Molly runs to get some board games and I know its on. The board games remidn me of a time when we used to play in Mai's apartment literally every week for months. This will be the first time I play a board game and I know Mai won't win. I wish she could be here hanging out with me and my siblings.

We play for hours and all of the pizza is done which isn't hard when Morgan is around he just scarfs them down like no one else could be hungry... We decide to call it a night and I am exhausted I can't wait to get home and just sleep. The sleep on the plane was uncomfortable and probably is going to give me kinks in my neck.

I have started getting used to the idea of going home to the Quartermaine mansion again. For the recent months it was going home with Mai now its going back to the mansion to be met by Tracy. She is trying her best to be supportive as much as Tracy can be but I know she wants to be back at ELQ in a full-time capacity but she is sick and can't do the day to day but I can tell its disappointing to her that I am failing. She is trying to recruit Ned to help me but he wants to just commit to his own business. Ned is so good at this stuff and I could really learn a lot from him but he has given this company so much over the course of his life its not fair to ask him for more because I seem to be running it into the ground no matter what I do.

I finally get back to my room in the mansion and it feels weird and a little wrong. I have barely been in here for months and it coming to hit me that its empty. Truly coming here makes me feel alone again. I know Monica loves having me here but I just feel empty being in this room.

My phone vibrates and I see that Kristina is calling me which is weird I literally just left her place.

"Krissy, what's up you already missing your favorite sibling?" Usually Kristina would have something biting to say but I just hear heavy breathing.

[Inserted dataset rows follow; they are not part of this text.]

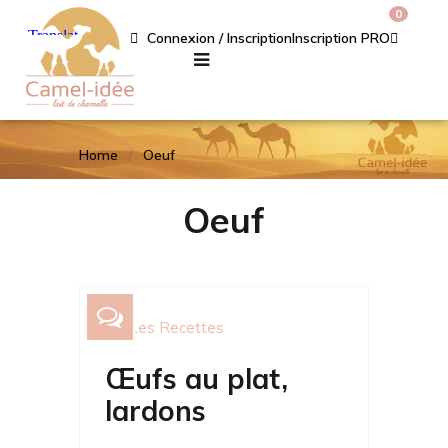
0
Connexion / Inscription
Inscription PRO
Home
Oeuf
Oeuf
Les Recettes
Œufs au plat,
lardons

"Mikey something happened..." My sister's voice is shaky and her breathing is uneven.

"Krissy, tell me everything?!" I don't know what she could possibly tell me but I assume the worst. Our family is huge it could literally be about anyone.

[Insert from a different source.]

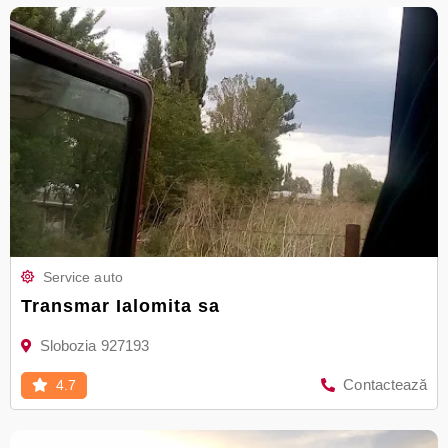
Service auto
Transmar Ialomita sa
Slobozia 927193
Contactează
4.7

"Molly was going back to her apartment with Morgan and some car crashed into them. Michael they are in the hospital right now. My mom, dad and Carly just got notified. Carly can't even speak right now they have to treat her too she had a panic attack."

"Krissy, I am on my way right now."

"Hurry Mikey, I need you..." Kristina hates showing her vulnerability so the crash must have been very serious.

I just grab my keys and I run out the door. I text Dante and let him know and he tells me he is investigating the crash because whoever did it ran away from the crime scene. It pisses me off. Molly and Morgan potentially could be fighting for their life and the asshole that put them there didn't even have the decency to stay after what they did.

I make my way over to the hospital and I go to the waiting room and I see Alexis and dad talking. I guess mom is being examined after her panic attack. Kristina runs to me and it becomes very real because tears start flowing when I see how much of a mess she is.

"Michael, its bad... Morgan has a concussion and they saw he will be fine but he lost consciousness. Molly is doing worse though. Her liver was severely damaged in the accident and Michael we need to find a match for her. She is on a transplant list but all of us are getting tested to see if we are a match."

These are the times where I really hate being a non-blood relative because the likelihood of me being a match are really low but I would do anything for Molly.

I ask Kristina where do I go to see if I can possibly be a match for her and she takes me to Grandma Bobbie and she has someone check me out.I'm praying that one of us in this large family can be a mtach for Molly. There's so many of us that I just want the luck to be on our side because who knows how long it could take for Molly to get a match. You would literally have to wait for someone to die to even be considered and then in order of the list.